Ils sont accusés par le Premier ministre d’avoir maquillé les comptes publics et de détournement de fonds. Mais depuis la sortie au vitriol du chef du gouvernement, vendredi dernier, ils se sont murés dans le silence. Cette posture est-elle bonne, tenable ? L’Observateur a posé la question à un docteur en communication et à un analyste politique. Extraits.
Jean Sibadioumeg Diatta, docteur en communication (Ucad)
Silence tactique. «Nous sommes dans le cadre de la communication de crise, ils sont accusés de faits extrêmement graves qui pourraient leur valoir un emprisonnement ou engendrer des conséquences politiques graves. Et la communication de crise impose d’éviter les pièges de communication susceptibles d’amplifier la crise. Ils sont dans une posture où il va falloir jouer sur la justesse de l’information. Ils vont répondre, mais avant, ils prendront le temps de chercher l’ensemble des éléments de réponse qui leur permettront de convaincre, parce que nous sommes dans une bataille d’opinion. Raison pour laquelle l’accent sera surtout mis sur la cohérence et la justesse de l’information à fournir. […] À mon avis, ce silence est une stratégie.»
Réponse provisoire. «S’ils avaient répondu hier, à chaud, ç’aurait été un argument politique, et ç’aurait été une bonne stratégie, de dire par exemple qu’ils donnaient rendez-vous ultérieurement pour apporter des éléments de réponse. Mais ce silence peut être préjudiciable parce qu’aujourd’hui, l’opinion est en train de consommer ces informations qui sont amplifiées, par les réseaux sociaux, et à un certain niveau, ce sera très difficile pour les accusés de pouvoir se relever, surtout que le pouvoir a joué sur le timing. Ils ont attendu la veille d’élections aussi importantes que ces Législatives anticipées, pour soulever ces questions qui auront sûrement des conséquences néfastes pour les candidats. Surtout pour Amadou Ba qui est arrivé deuxième à la dernière élection présidentielle, ce qui en fait un candidat très sérieux. Donc porter des accusations de ce genre à son encontre pourrait vraiment lui porter préjudice.»

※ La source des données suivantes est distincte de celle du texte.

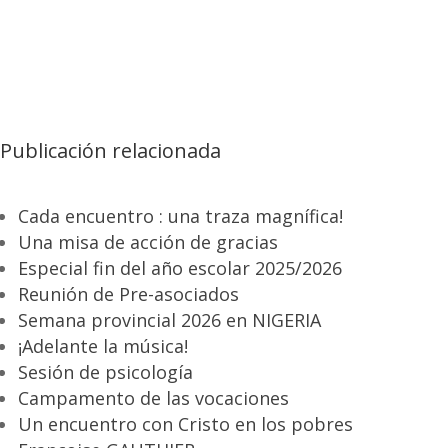
Publicación relacionada
Cada encuentro : una traza magnífica!
Una misa de acción de gracias
Especial fin del año escolar 2025/2026
Reunión de Pre-asociados
Semana provincial 2026 en NIGERIA
¡Adelante la música!
Sesión de psicología
Campamento de las vocaciones
Un encuentro con Cristo en los pobres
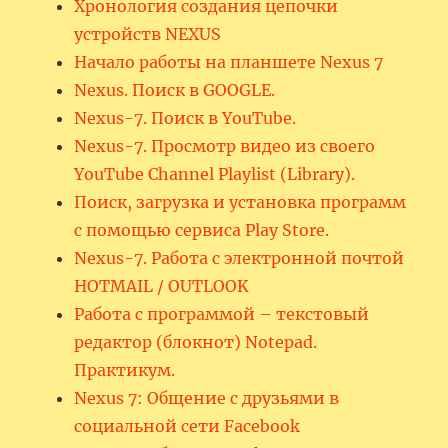
Хронология создания цепочки
устройств NEXUS
Начало работы на планшете Nexus 7
Nexus. Поиск в GOOGLE.
Nexus-7. Поиск в YouTube.
Nexus-7. Просмотр видео из своего
YouTube Channel Playlist (Library).
Поиск, загрузка и установка программ
с помощью сервиса Play Store.
Nexus-7. Работа с электронной почтой
HOTMAIL / OUTLOOK
Работа с программой – текстовый
редактор (блокнот) Notepad.
Практикум.
Nexus 7: Общение с друзьями в
социальной сети Facebook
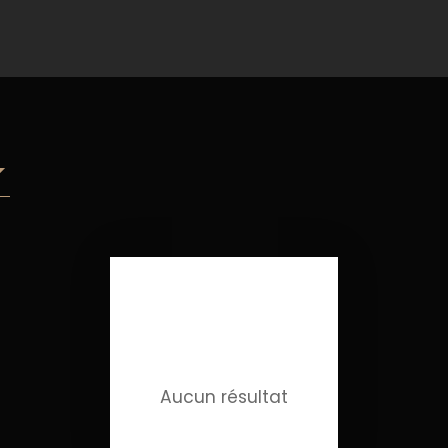
Aucun résultat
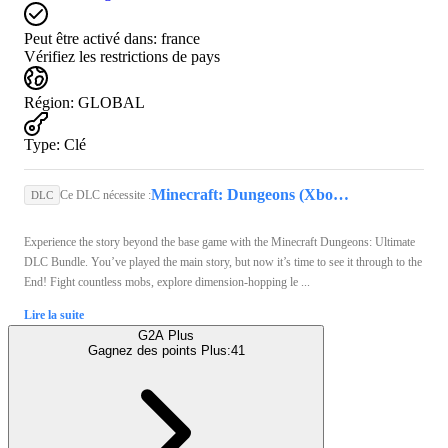
Peut être activé dans:
france
Vérifiez les restrictions de pays
Région
:
GLOBAL
Type
:
Clé
Minecraft: Dungeons (Xbox Series X/S) - Xbox Live Key - GLOBAL
Ce DLC nécessite :
DLC
Experience the story beyond the base game with the Minecraft Dungeons: Ultimate
DLC Bundle. You’ve played the main story, but now it’s time to see it through to the
End! Fight countless mobs, explore dimension-hopping le ...
Lire la suite
G2A Plus
Gagnez des points Plus:
41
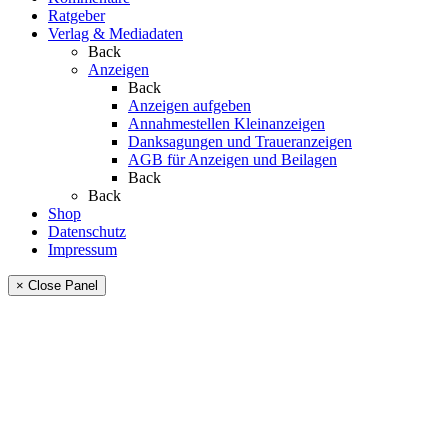
Ratgeber
Verlag & Mediadaten
Back
Anzeigen
Back
Anzeigen aufgeben
Annahmestellen Kleinanzeigen
Danksagungen und Traueranzeigen
AGB für Anzeigen und Beilagen
Back
Back
Shop
Datenschutz
Impressum
× Close Panel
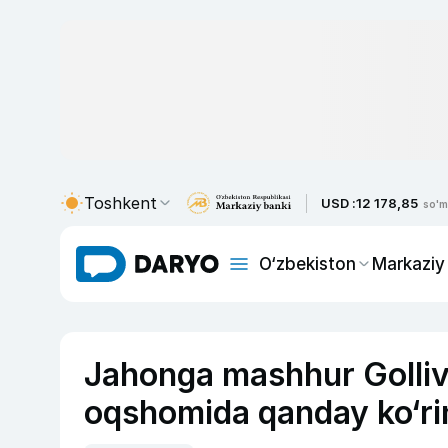
Toshkent
USD :
12 178,85
so'm
O‘zbekiston
Markaziy
Jahonga mashhur Gollivu
oqshomida qanday ko‘rin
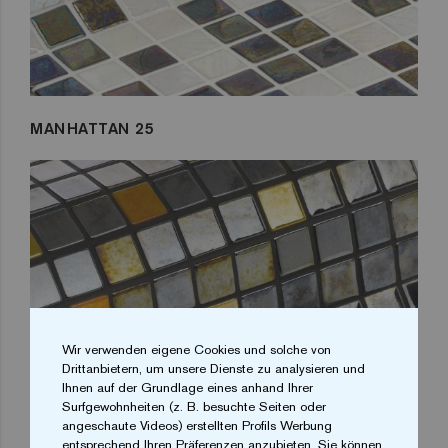
MANHATTAN 25
Wir verwenden eigene Cookies und solche von
Drittanbietern, um unsere Dienste zu analysieren und
Ihnen auf der Grundlage eines anhand Ihrer
Surfgewohnheiten (z. B. besuchte Seiten oder
angeschaute Videos) erstellten Profils Werbung
entsprechend Ihren Präferenzen anzubieten. Sie können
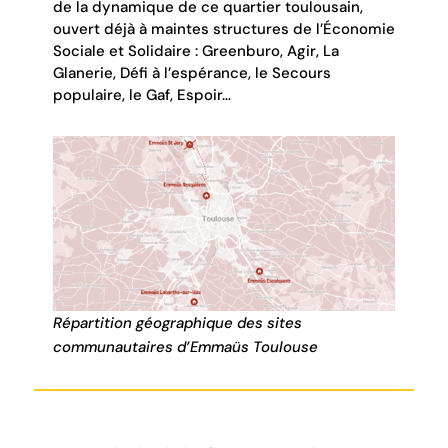
de la dynamique de ce quartier toulousain,
ouvert déjà à maintes structures de l’Économie
Sociale et Solidaire : Greenburo, Agir, La
Glanerie, Défi à l’espérance, le Secours
populaire, le Gaf, Espoir…
Répartition géographique des sites
communautaires d’Emmaüs Toulouse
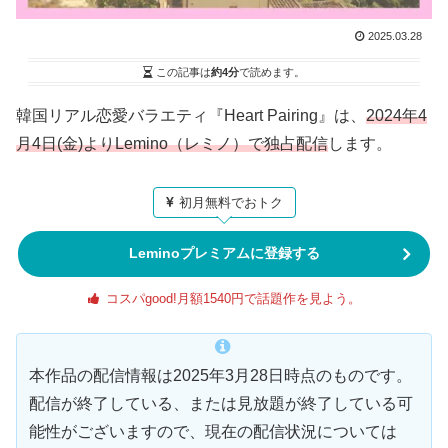
2025.03.28
この記事は
約4分
で読めます。
韓国リアル恋愛バラエティ『Heart Pairing』は、
2024年4
月4日(金)よりLemino
（レミノ）
で独占配信
します。
初月無料でおトク
Leminoプレミアムに登録する
コスパgood!月額1540円で話題作を見よう。
本作品の配信情報は2025年3月28日時点のものです。
配信が終了している、または見放題が終了している可
能性がございますので、現在の配信状況については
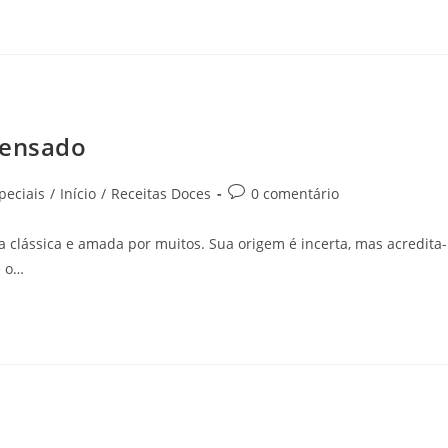
densado
peciais
/
Início
/
Receitas Doces
0 comentário
clássica e amada por muitos. Sua origem é incerta, mas acredita-
e o…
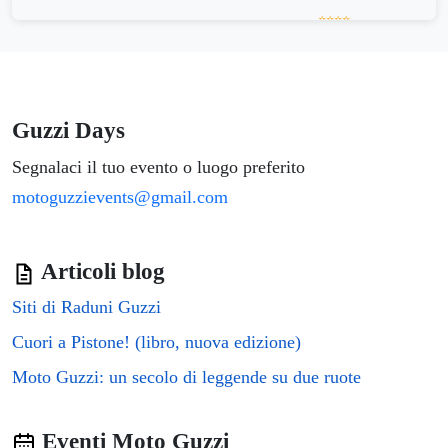
⭐⭐⭐⭐
Residenza Macos
▼
€96/notte
⭐⭐⭐⭐
Hotel Cavalieri
▼
€129/notte
Guzzi Days
⭐⭐⭐⭐
KLEOMENE tempio di Apollo
▼
€96/notte
Segnalaci il tuo evento o luogo preferito
⭐⭐⭐⭐
motoguzzievents@gmail.com
Area 2
▼
€96/notte
⭐⭐⭐⭐
Nostos rooms & Apartments
▼
Articoli blog
€96/notte
Siti di Raduni Guzzi
⭐⭐⭐⭐
Dione Apartments by Dimore in Sicily Ortigia
▼
€96/notte
Cuori a Pistone! (libro, nuova edizione)
⭐⭐⭐⭐
Moto Guzzi: un secolo di leggende su due ruote
Andive Loft
▼
€96/notte
⭐⭐⭐⭐
Soffio del Libeccio B&B
▼
Eventi Moto Guzzi
€96/notte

Macky Sall. «À mon avis, il va plutôt contourner le sujet, on l’a vu publier sa nomination comme président du Centre mondial sur l’adaptation aux changements climatiques lors de l’Assemblée générale des Nations unies; comme pour dire que ces accusations ne l’ébranlent pas outre mesure et qu’il est dans des sphères beaucoup plus importantes.»
Diversion. «Je pense que l’Apr prendra le temps de répondre, après avoir rassemblé les éléments de réponse nécessaires. Ils vont soit adopter la stratégie de l’argument financier en démontant les accusations, ou alors la stratégie du contournement. Et cela a commencé hier : au lieu de répondre directement, certains ont créé un autre problème dans le problème, en évoquant le fait que l’actuel ministre des Finances, Cheikh Diba, était un des bras droits des anciens ministres et qu’il serait donc impliqué dans les malversations. C’est une stratégie politique communicationnelle qui marche souvent.»
Mamadou Sy «Albert», analyste politique
Silence d’or. «Pour le Président Macky Sall et les ministres qui étaient sous son magistère, ils ne peuvent pas prendre la parole dans le contexte actuel, parce qu’ils savent que c’est l’autorité étatique qui a attaqué leur gestion. Un Président sortant ne peut pas répondre à un chef d’État en exercice qui détient l’autorité des chiffres. Ce n’est pas dans les traditions de la République que des anciens ministres répondent à un pouvoir en place, il y a un problème de crédibilité qui se pose. S’ils se hasardaient à répondre actuellement, ils perdraient la face. Politiquement, ce n’est pas payant pour eux de répondre à un État qui est là pour cinq ans.»